Français C’était l’attitude faible d’hommes faibles confrontés à de redoutables alternatives — d’un côté le risque d’une insurrection populaire s’ils prenaient, comme ils le feraient volontiers [ p. 309 ] prendre des mesures sévères contre l’imposteur, et de l’autre les graves conséquences qui s’ensuivraient s’ils le laissaient tranquille ; et cela irritait l’esprit autoritaire du grand prêtre Joseph Caïphe, qui, en vertu de sa fonction, était président de la cour. Il était, comme tout l’ordre sacerdotal, un sadducéen ; et avec un mépris aristocratique pour la populace et cette insolence qui, comme en témoigne l’historien Josèphe, caractérisait les sadducéens, il intervint avec colère, dénonçant la pusillanimité de ses collègues irrésolus. « Vous ne savez rien », s’écria-t-il ; « Vous ne considérez jamais qu’il est de votre intérêt qu’un seul homme meure pour le peuple et que la nation entière ne soit pas détruite. » C’était une déclaration claire du problème : Jésus devait être mis à mort, sinon la nation périrait. C’était le jugement d’un dirigeant fort, résolu et autoritaire, et il fut accepté par le tribunal.

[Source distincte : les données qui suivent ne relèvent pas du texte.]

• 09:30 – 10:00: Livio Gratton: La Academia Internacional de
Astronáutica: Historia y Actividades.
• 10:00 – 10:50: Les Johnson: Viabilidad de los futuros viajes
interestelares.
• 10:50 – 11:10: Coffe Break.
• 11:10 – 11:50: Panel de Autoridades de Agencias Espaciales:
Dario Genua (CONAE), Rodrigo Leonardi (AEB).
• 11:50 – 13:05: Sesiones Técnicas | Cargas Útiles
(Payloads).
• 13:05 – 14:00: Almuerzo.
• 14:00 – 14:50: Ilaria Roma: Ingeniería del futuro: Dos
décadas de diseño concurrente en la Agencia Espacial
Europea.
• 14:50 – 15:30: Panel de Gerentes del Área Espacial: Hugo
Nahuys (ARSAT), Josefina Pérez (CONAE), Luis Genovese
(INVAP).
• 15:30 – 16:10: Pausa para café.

Le jugement était plus profondément vrai que Caïphe et ses collègues ne le pensaient. « Ceci », observe l’évangéliste, « il ne le dit pas de lui-même, mais, étant Grand Prêtre cette année-là, il prophétisa que Jésus mourrait pour la nation, et non seulement pour la nation, mais afin de rassembler les enfants de Dieu dispersés. » Il y avait en effet une justesse dramatique dans la prononciation, par les lèvres du Grand Prêtre, de cette prophétie inconsciente du Sacrifice infini qui racheta le monde. Et il y avait aussi une ironie tragique, puisqu’en décrétant la mort de notre Seigneur, le Sanhédrin décréta le désastre national qu’il pensait ainsi éviter.